I’ve always wanted to be one of those calm blue people, the kind whose stillness you can feel through the tips of their fingers when they rest their hands on your back. They’re always doing things like that, patting the top of your tangled head or giving your shoulders a little tease of a massage. When I come across those people, (Lily! Molly! Mara! Brett!) I want to fold them up and stuff them into my pocket. I want to thank them for counterbalancing all of the shit I put out into the world.


I’m the subway rider who wants you to move your fucking bag so that no part of it touches my arm. I’m the line-waiter behind you sighing and shifting while you pay with exact change. It’s terrible, I know! It’s terrible for me too! To feel like the breath I take is never deep enough and I’m spreading the tightness in my chest to strangers like it’s an STD.

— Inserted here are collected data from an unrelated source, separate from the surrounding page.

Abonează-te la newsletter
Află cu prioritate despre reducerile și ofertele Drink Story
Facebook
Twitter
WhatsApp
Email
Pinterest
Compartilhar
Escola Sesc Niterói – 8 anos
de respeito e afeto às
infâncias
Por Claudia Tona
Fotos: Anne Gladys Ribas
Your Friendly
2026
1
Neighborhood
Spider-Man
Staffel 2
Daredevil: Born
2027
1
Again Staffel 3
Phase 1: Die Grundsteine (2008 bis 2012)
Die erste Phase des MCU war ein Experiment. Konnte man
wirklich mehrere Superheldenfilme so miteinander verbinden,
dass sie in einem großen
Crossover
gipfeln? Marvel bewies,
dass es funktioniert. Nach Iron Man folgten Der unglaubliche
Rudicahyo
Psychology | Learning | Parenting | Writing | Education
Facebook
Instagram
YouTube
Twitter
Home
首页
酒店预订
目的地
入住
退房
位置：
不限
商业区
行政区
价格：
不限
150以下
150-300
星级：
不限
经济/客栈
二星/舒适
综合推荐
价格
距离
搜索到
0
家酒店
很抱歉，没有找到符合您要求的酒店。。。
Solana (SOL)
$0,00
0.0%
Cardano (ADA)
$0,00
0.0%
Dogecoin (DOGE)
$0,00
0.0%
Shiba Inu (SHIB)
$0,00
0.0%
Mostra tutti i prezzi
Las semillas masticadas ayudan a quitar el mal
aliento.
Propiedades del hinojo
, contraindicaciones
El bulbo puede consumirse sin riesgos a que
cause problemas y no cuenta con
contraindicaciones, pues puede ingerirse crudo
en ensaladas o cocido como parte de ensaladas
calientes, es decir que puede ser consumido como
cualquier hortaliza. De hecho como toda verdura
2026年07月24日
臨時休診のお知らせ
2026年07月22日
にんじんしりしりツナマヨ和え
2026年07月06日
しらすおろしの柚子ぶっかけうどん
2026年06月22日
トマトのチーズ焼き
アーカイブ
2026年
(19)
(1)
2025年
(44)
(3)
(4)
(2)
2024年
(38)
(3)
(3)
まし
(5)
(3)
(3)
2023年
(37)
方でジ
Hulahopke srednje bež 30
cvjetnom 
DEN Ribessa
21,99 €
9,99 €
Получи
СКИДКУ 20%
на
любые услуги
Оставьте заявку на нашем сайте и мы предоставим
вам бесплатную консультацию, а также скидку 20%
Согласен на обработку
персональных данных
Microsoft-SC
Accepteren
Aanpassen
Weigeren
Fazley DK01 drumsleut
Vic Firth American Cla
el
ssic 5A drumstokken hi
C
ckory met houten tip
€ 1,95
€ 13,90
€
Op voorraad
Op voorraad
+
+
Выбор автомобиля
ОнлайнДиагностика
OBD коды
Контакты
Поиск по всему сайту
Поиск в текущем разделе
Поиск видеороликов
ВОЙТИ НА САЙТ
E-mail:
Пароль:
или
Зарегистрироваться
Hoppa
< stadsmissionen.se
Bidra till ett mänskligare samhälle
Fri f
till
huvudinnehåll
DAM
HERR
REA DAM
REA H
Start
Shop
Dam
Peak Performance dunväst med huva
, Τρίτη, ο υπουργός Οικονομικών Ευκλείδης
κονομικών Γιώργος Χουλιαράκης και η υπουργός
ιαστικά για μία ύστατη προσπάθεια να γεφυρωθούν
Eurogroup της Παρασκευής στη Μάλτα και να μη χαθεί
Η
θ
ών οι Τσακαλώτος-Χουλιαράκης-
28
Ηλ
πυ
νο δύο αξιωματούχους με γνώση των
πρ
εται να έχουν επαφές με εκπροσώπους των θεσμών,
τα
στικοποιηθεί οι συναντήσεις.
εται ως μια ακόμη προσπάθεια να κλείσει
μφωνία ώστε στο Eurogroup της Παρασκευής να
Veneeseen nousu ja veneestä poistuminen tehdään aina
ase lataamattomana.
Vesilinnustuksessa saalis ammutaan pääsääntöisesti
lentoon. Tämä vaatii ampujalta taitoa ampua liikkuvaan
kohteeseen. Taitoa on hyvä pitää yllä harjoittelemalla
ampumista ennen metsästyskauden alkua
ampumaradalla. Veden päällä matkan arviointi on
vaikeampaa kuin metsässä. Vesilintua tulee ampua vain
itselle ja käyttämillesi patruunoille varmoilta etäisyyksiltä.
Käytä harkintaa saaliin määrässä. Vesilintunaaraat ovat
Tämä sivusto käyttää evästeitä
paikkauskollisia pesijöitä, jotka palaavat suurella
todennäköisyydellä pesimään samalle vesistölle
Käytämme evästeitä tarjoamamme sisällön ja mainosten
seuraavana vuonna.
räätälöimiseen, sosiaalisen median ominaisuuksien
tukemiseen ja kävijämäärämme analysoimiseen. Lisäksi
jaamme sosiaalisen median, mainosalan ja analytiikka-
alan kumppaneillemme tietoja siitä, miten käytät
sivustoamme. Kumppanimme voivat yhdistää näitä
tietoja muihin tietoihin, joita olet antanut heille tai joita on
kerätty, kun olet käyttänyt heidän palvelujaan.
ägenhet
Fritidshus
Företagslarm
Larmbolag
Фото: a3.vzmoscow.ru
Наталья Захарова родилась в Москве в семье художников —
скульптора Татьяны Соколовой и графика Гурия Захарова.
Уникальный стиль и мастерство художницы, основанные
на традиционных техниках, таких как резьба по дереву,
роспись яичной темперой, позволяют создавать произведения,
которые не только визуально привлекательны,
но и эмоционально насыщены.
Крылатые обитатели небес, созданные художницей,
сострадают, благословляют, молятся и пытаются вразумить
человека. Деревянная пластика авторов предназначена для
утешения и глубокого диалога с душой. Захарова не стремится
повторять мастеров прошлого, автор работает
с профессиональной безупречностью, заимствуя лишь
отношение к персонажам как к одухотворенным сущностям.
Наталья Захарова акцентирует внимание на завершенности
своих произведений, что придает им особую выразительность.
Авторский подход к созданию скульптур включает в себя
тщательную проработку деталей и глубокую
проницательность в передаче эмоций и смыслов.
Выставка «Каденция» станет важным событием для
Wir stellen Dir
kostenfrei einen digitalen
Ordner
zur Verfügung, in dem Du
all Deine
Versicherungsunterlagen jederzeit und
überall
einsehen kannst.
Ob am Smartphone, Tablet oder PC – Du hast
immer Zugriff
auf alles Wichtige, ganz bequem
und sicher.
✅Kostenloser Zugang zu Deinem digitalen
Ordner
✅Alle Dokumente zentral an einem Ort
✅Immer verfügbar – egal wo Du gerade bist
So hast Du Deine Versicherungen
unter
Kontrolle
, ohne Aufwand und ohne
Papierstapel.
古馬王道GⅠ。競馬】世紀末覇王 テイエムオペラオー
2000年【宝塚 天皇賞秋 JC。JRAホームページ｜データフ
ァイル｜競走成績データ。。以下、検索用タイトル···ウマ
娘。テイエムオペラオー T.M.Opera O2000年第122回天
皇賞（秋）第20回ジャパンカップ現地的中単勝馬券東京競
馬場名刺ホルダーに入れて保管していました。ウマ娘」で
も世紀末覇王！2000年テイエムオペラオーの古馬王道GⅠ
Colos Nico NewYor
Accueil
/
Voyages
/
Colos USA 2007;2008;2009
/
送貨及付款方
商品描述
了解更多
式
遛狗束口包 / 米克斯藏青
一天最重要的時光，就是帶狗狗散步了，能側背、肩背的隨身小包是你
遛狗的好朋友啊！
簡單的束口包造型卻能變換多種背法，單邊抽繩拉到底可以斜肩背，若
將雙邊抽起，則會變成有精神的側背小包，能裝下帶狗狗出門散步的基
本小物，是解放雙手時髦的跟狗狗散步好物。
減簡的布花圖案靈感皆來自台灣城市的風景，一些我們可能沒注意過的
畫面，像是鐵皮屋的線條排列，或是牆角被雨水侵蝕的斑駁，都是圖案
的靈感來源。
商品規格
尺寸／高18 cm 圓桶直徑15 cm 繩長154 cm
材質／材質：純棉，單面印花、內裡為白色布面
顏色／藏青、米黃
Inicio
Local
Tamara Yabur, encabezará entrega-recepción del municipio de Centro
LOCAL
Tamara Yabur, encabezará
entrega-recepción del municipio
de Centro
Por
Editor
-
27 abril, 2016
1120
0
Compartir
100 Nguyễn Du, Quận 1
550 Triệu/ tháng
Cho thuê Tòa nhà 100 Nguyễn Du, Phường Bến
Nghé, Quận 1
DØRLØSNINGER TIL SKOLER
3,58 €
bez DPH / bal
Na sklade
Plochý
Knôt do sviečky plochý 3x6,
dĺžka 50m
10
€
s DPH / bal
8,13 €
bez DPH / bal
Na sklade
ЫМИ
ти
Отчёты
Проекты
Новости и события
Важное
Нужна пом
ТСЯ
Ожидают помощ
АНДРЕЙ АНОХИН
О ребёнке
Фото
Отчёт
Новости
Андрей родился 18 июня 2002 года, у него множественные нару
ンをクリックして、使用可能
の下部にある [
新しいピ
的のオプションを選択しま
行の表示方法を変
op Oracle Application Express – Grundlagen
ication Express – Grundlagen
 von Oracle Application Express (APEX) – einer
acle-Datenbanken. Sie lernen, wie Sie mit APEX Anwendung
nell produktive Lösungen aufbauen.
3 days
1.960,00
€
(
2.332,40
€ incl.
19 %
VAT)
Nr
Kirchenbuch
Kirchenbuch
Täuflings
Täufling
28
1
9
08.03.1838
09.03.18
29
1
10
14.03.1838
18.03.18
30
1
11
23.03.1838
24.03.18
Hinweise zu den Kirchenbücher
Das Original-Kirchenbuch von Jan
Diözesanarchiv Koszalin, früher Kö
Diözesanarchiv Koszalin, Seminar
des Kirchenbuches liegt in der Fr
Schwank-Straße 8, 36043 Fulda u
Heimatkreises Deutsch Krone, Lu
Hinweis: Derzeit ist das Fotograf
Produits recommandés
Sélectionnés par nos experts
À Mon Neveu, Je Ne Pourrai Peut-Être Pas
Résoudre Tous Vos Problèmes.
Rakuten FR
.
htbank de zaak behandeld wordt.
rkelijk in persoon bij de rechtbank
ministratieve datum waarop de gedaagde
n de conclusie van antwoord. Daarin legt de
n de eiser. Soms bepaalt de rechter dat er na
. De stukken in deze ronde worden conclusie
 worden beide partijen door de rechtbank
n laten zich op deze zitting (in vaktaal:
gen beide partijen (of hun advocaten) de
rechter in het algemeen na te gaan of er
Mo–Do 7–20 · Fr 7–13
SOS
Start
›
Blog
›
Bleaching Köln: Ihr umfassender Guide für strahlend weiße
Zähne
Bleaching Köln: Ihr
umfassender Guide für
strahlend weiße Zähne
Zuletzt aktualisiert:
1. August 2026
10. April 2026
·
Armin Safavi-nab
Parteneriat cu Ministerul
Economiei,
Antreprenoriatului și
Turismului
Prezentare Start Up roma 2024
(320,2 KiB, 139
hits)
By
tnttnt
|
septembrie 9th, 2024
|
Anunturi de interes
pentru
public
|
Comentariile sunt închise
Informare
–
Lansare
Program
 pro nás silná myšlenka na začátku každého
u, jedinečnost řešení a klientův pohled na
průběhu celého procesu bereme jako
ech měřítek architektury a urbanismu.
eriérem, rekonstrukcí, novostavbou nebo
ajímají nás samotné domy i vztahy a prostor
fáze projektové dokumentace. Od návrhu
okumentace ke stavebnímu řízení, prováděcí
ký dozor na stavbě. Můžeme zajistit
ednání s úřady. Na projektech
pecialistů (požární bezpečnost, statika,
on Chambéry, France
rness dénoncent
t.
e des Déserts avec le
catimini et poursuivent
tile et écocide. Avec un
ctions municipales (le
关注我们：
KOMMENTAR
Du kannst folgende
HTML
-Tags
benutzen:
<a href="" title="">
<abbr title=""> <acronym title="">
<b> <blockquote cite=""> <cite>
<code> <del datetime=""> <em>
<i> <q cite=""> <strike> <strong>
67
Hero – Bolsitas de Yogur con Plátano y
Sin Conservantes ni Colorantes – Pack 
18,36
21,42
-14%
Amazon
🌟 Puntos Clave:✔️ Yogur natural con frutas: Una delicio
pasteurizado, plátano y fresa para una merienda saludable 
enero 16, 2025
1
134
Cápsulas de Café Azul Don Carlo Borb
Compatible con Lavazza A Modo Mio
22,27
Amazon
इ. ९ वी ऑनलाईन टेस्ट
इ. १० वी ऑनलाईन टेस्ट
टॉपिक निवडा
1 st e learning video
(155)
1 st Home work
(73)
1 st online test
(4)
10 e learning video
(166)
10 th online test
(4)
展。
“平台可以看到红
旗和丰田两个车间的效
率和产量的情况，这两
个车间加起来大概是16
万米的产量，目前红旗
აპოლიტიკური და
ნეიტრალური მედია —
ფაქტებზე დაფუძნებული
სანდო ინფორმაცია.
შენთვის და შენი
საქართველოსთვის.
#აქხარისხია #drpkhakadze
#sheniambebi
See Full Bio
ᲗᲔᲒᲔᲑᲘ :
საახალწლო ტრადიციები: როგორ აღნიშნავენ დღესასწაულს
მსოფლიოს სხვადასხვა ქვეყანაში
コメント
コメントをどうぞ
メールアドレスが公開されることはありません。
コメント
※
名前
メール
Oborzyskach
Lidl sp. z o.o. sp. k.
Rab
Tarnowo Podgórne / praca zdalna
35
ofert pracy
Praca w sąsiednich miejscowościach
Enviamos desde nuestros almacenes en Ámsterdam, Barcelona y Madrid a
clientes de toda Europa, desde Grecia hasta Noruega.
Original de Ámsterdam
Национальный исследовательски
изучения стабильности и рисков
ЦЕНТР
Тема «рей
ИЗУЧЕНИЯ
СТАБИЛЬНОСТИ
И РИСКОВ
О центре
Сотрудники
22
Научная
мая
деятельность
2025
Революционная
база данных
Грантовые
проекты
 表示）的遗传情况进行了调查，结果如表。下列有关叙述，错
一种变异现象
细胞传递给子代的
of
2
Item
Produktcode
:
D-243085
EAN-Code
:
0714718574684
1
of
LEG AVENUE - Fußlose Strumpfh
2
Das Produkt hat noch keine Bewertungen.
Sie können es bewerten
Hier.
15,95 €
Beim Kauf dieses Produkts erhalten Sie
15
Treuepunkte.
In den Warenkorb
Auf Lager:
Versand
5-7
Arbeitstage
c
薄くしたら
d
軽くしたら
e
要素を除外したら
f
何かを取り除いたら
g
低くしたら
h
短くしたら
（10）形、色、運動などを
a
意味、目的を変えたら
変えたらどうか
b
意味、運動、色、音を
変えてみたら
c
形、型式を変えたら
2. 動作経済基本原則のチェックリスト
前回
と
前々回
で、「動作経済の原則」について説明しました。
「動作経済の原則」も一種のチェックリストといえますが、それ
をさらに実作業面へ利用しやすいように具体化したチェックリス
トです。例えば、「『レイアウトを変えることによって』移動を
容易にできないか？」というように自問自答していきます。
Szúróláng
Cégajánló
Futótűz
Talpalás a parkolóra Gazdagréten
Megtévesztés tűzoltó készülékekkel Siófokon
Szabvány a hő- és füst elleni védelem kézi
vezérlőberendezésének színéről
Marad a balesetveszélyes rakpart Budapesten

Okay, here’s the point. Last night, I was riding in a cab to a panel called “How to be a Professional Writer, Create Community and Still Pay Your Rent.” Here are some of fears I was turning over in my head:

  1. I’m going to run into someone I know and they’re going to laugh at me for wanting to be a writer.
  2. I’m going to do exactly what the people on the panel tell me to do and I’m going to fail at it.
  3. I’m going to be inspired by what I hear and get all excited and then let it go, let it fall on its face, give up before I even tried.


Pretty big hissy fit to work yourself into just to fill a seat at the 92nd Street Y. But, and I say this with modesty, I’m impressively hissy fit, I freak out at least four times a week. Last night, though, I had a new thought. I use feeling like shit about myself as an excuse. It justifies inertia. If I beat myself down for being anxious in crowds, impatient in line, careless with time, weak against criticism, then by the end my bones are too broken to reach toward the things I am very afraid to reach for. There is comfort in telling yourself that you could be who you wanted if only you weren’t so miserable, instead of just trying and finding you’re not.


It’s novel to me, okay?! For weeks, months, years (and I’m not very old!) I’ve been thinking that I need help to feel better before I can do the things I really want to do, when really, doing the things I want to do could the help I need to make me feel better. My panic and anxiety are costumed excuses. And jacking their masks makes them so much less scary.


I’m not a calm person. I’m petulant. I’m uptight. I’m hyper. So instead of trying yoga in 2009, I’m taking up hunting. I’m gonna bust a cap in those excuses on the skyline like it’s friggin Duck Hunt. And I’m gonna write about it right here, instead of using this time to think of all the reasons I’m not organized or motivated or interesting enough to write about it. I’m writing this blog because I’m a writer.